EXERCISE DIRECTIONS
Word for word, restate every line of the material.

RECORDS SHOWN
+++

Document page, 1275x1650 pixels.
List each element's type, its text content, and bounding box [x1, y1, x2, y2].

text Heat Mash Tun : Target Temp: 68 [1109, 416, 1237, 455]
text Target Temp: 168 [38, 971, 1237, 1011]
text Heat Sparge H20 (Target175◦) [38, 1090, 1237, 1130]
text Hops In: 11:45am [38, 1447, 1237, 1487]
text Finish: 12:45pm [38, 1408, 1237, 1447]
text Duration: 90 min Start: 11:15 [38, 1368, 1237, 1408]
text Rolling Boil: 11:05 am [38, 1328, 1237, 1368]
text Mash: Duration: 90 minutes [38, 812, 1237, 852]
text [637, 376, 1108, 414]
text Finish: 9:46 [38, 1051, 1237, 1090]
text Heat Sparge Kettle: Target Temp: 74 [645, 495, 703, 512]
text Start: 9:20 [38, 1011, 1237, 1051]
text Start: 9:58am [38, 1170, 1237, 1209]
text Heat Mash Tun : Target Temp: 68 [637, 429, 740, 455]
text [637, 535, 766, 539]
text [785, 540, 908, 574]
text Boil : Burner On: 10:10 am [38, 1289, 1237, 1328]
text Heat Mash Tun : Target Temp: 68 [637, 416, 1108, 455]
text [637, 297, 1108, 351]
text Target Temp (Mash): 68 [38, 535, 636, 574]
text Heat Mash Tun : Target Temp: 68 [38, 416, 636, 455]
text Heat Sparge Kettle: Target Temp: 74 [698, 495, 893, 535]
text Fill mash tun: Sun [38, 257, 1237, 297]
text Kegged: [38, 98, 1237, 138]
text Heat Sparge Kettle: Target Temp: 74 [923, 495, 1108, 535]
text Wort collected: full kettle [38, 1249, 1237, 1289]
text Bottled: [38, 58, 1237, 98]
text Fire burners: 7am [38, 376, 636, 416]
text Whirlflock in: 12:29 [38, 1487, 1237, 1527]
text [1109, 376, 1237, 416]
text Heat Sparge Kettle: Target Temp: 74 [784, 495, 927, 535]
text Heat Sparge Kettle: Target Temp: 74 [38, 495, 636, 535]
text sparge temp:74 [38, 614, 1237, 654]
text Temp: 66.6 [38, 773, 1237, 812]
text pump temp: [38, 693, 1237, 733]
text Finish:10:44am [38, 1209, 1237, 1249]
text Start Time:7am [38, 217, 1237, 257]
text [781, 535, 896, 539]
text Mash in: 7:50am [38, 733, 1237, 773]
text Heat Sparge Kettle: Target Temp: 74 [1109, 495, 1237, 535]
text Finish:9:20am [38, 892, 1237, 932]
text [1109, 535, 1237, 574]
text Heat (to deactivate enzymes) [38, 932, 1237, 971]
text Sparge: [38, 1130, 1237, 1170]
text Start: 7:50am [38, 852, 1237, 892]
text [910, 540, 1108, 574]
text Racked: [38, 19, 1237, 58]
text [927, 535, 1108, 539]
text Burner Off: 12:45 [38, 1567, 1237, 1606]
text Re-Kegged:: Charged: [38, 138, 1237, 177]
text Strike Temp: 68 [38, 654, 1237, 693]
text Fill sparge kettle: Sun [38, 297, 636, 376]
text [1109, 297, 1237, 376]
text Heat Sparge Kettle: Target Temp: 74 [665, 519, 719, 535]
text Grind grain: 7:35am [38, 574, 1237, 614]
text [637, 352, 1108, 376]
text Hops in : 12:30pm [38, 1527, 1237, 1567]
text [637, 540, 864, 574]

+++

EXERCISE RESPONSE
Document page, 1275x1650 pixels.
List each element's type, its text content, and bounding box [x1, y1, x2, y2].

text Heat Mash Tun : Target Temp: 68 [1109, 416, 1237, 455]
text Target Temp: 168 [38, 971, 1237, 1011]
text Heat Sparge H20 (Target175◦) [38, 1090, 1237, 1130]
text Hops In: 11:45am [38, 1447, 1237, 1487]
text Finish: 12:45pm [38, 1408, 1237, 1447]
text Duration: 90 min Start: 11:15 [38, 1368, 1237, 1408]
text Rolling Boil: 11:05 am [38, 1328, 1237, 1368]
text Mash: Duration: 90 minutes [38, 812, 1237, 852]
text [637, 376, 1108, 414]
text Finish: 9:46 [38, 1051, 1237, 1090]
text Heat Sparge Kettle: Target Temp: 74 [645, 495, 703, 512]
text Start: 9:20 [38, 1011, 1237, 1051]
text Start: 9:58am [38, 1170, 1237, 1209]
text Heat Mash Tun : Target Temp: 68 [637, 429, 740, 455]
text [637, 535, 766, 539]
text [785, 540, 908, 574]
text Boil : Burner On: 10:10 am [38, 1289, 1237, 1328]
text Heat Mash Tun : Target Temp: 68 [637, 416, 1108, 455]
text [637, 297, 1108, 351]
text Target Temp (Mash): 68 [38, 535, 636, 574]
text Heat Mash Tun : Target Temp: 68 [38, 416, 636, 455]
text Heat Sparge Kettle: Target Temp: 74 [698, 495, 893, 535]
text Fill mash tun: Sun [38, 257, 1237, 297]
text Kegged: [38, 98, 1237, 138]
text Heat Sparge Kettle: Target Temp: 74 [923, 495, 1108, 535]
text Wort collected: full kettle [38, 1249, 1237, 1289]
text Bottled: [38, 58, 1237, 98]
text Fire burners: 7am [38, 376, 636, 416]
text Whirlflock in: 12:29 [38, 1487, 1237, 1527]
text [1109, 376, 1237, 416]
text Heat Sparge Kettle: Target Temp: 74 [784, 495, 927, 535]
text Heat Sparge Kettle: Target Temp: 74 [38, 495, 636, 535]
text sparge temp:74 [38, 614, 1237, 654]
text Temp: 66.6 [38, 773, 1237, 812]
text pump temp: [38, 693, 1237, 733]
text Finish:10:44am [38, 1209, 1237, 1249]
text Start Time:7am [38, 217, 1237, 257]
text [781, 535, 896, 539]
text Mash in: 7:50am [38, 733, 1237, 773]
text Heat Sparge Kettle: Target Temp: 74 [1109, 495, 1237, 535]
text Finish:9:20am [38, 892, 1237, 932]
text [1109, 535, 1237, 574]
text Heat (to deactivate enzymes) [38, 932, 1237, 971]
text Sparge: [38, 1130, 1237, 1170]
text Start: 7:50am [38, 852, 1237, 892]
text [910, 540, 1108, 574]
text Racked: [38, 19, 1237, 58]
text [927, 535, 1108, 539]
text Burner Off: 12:45 [38, 1567, 1237, 1606]
text Re-Kegged:: Charged: [38, 138, 1237, 177]
text Strike Temp: 68 [38, 654, 1237, 693]
text Fill sparge kettle: Sun [38, 297, 636, 376]
text [1109, 297, 1237, 376]
text Heat Sparge Kettle: Target Temp: 74 [665, 519, 719, 535]
text Grind grain: 7:35am [38, 574, 1237, 614]
text [637, 352, 1108, 376]
text Hops in : 12:30pm [38, 1527, 1237, 1567]
text [637, 540, 864, 574]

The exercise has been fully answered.